The cyber crime cell in Bengaluru found the payments had been routed to the e-wallet service Mobikwik by individuals who were probably aware of flaws in the computer systems at the bank or the e-wallet service.
The footage
At 6.27 am one morning in July, a 27-year-old man, subsequently identified as a Romanian named Gabrial Marian (right), entered an SBI ATM at Vellayambalam in Thiruvananthapuram. He extracted a white disc from his shoulder bag and attached it to the ceiling of the ATM, checked its position for a second time, and walked out. As soon as he left, another man, also a Romanian, walked in, fiddled with the ATM, and checked the disk on the ceiling again. This device was a camera — and by 6.30 am, the two Romanians had set up a wireless skimmer and camera over the cash dispenser.
The operation
Data grabbed by the wireless skimming device and passwords captured by the camera while customers were using the ATM are suspected to have been sent wirelessly to a computer. After the gang had stolen account data for around 30 cards, they fled Thiruvananthapuram. Once outside Kerala, they are suspected to have cloned ATM cards with the stolen data, and withdrawn cash from the accounts. Marian was arrested in Navi Mumbai on August 10 — three other gang members, all Romanians, are, however, believed to have left the country before that.
Skimming
The operation was classic “skimming” of data from cards in one location and the use of cards cloned using the data in another location. While this is probably the first time that foreigners have been linked to such data theft, card cloning is widespread in Indian cities, cyber crime officials say. Police in Bengaluru, which has seen several such offences, say it is difficult to track because almost all cases have an inter-state or international dimension, and courts often do not take a serious view of these crimes.
Manoj alias Akshay
A name that has cropped up in cloning offences in Jaipur, Chennai, Hyderabad, Mumbai and Bengaluru in the last two years in Manoj Kumar alias Rajesh Sharma alias Akshay Kumar. He has been accused of multiple card data theft crimes, allegedly using different identities at different locations.

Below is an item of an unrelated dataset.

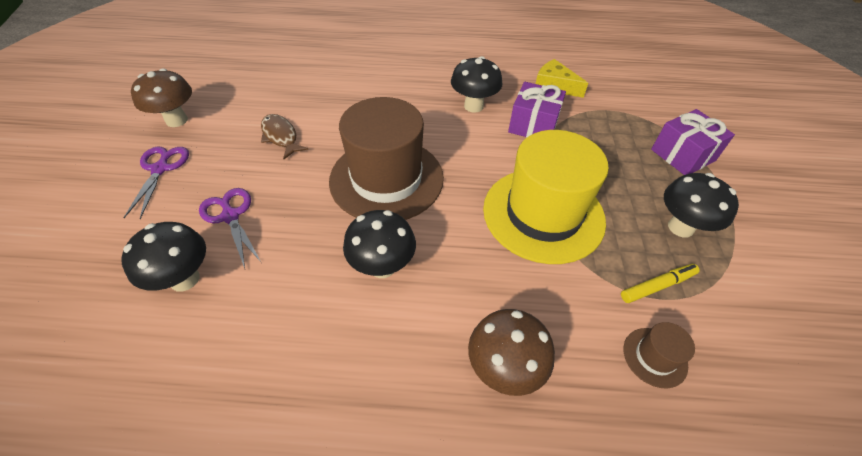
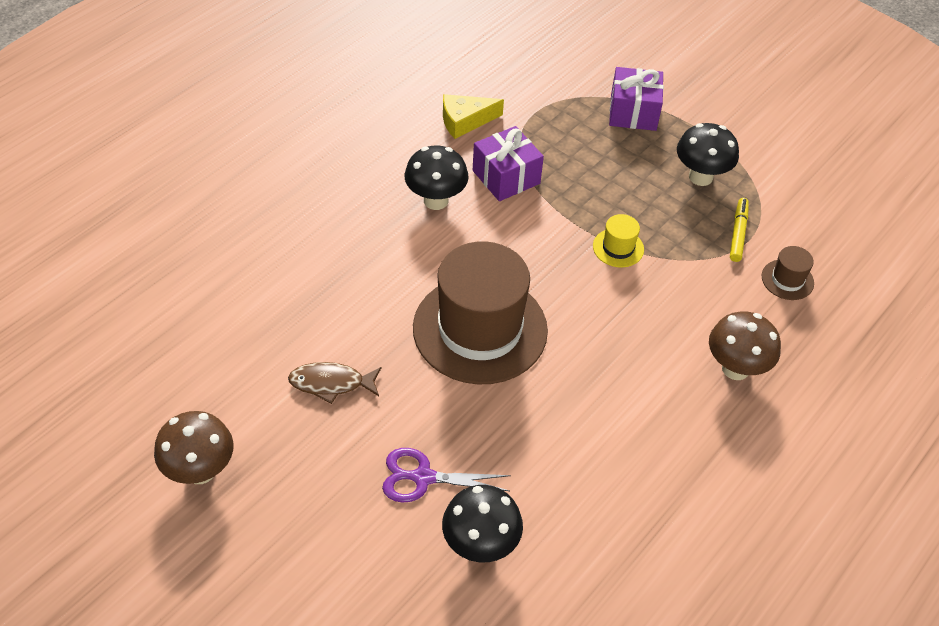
camera: 55 degrees left, 0 degrees up
purple scissors [124,147,189,219] -> none
black mushroom [343,210,416,278] -> none
yellow hat [483,130,609,264] -> yellow hat [593,214,644,268], size x0.41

In December 2015, Manoj Kumar, 40, and his wife Neeta Shanthilal, 35 were accused by Bengaluru cyber crime police of running a credit card cloning racket using stolen data supplied by online operatives. The racket came to light after a software engineer complained his card had been used in UB City mall for purchases worth nearly Rs 2 lakh even though the card was with him.
Using CCTV footage, police reached the couple and arrested Neeta and her father, but Kumar remains at large. They found that gangs operated by Kumar — using different identities — had carried out thefts using cloned cards in Chennai, Hyderabad, Mumbai, Jaipur and Bengaluru on several earlier occasions. According to police, he bought stolen credit card data from online suppliers based in the US, UK and other countries, and used them to clone cards. They have seized nearly Rs 2 crore parked in various bank accounts, and have traced assets worth over Rs 20 crore, including flats and high-end foreign cars, linked to Kumar.

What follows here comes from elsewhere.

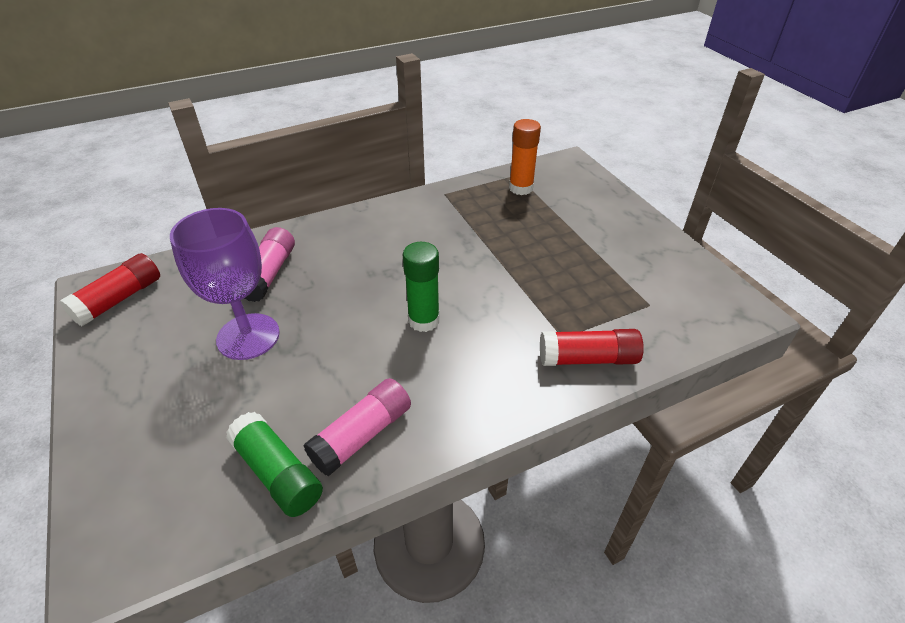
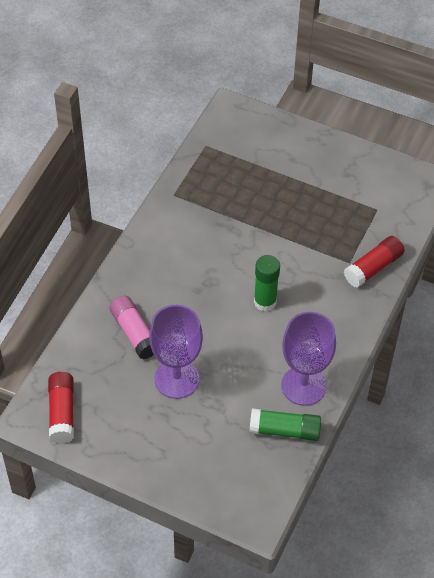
camera: 40 degrees left, 10 degrees up
pink glue stick [304,378,411,476] -> purple goblet [281,312,336,406]
orange glue stick [509,119,541,195] -> none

Kumar, who had been arrested earlier by the Tamil Nadu CB-CID in connection with a major credit card cloning fraud in Chennai, is also suspected to have masterminded a cloning fraud in Jaipur in 2013-14, where several banks were cheated to the tune of Rs 1.50 crore through fake transactions.
“We think it is an organised crime but are yet to find a way to tackle it. The number of such cases is constantly growing. It is very difficult for customers to identify Electronic Data Capture (or card swiping) machines or ATMs with skimmers installed. More involvement from banks and greater vigilance from customers can help,” M D Sharath, deputy supertintendent of police at the Cyber Crime Cell of the Karnataka CID, said.
Unsolved mystery
A case that is vexing investigators is the disappearance, over a weekend in the first week of April, of Rs 76 lakh from 2,200 accounts of State Bank of Mysore in Karnataka, in sums of Rs 49 each.
“On April 3, after 4 pm, I received nearly 200 SMSes saying “Thank you for using your SBM Debit Card 504XXXXXXX for a purchase worth Rs 49 on POS 00216882 at MOBIKWIK Gurgaon IND txn#040307480663,” said customer Vinay Kumar. He tried desperately to stop the transactions, but in the end, Rs 8,918 was gone from his account. Another account holder in Bengaluru saw Rs 21,000 disappear from her account in 430 transactions of Rs 49 each as she continuously received SMSes from 3.30 pm to 7.30 pm.
The cyber crime cell in Bengaluru found the payments had been routed to the e-wallet service Mobikwik by individuals who were probably aware of flaws in the computer systems at the bank or the e-wallet service.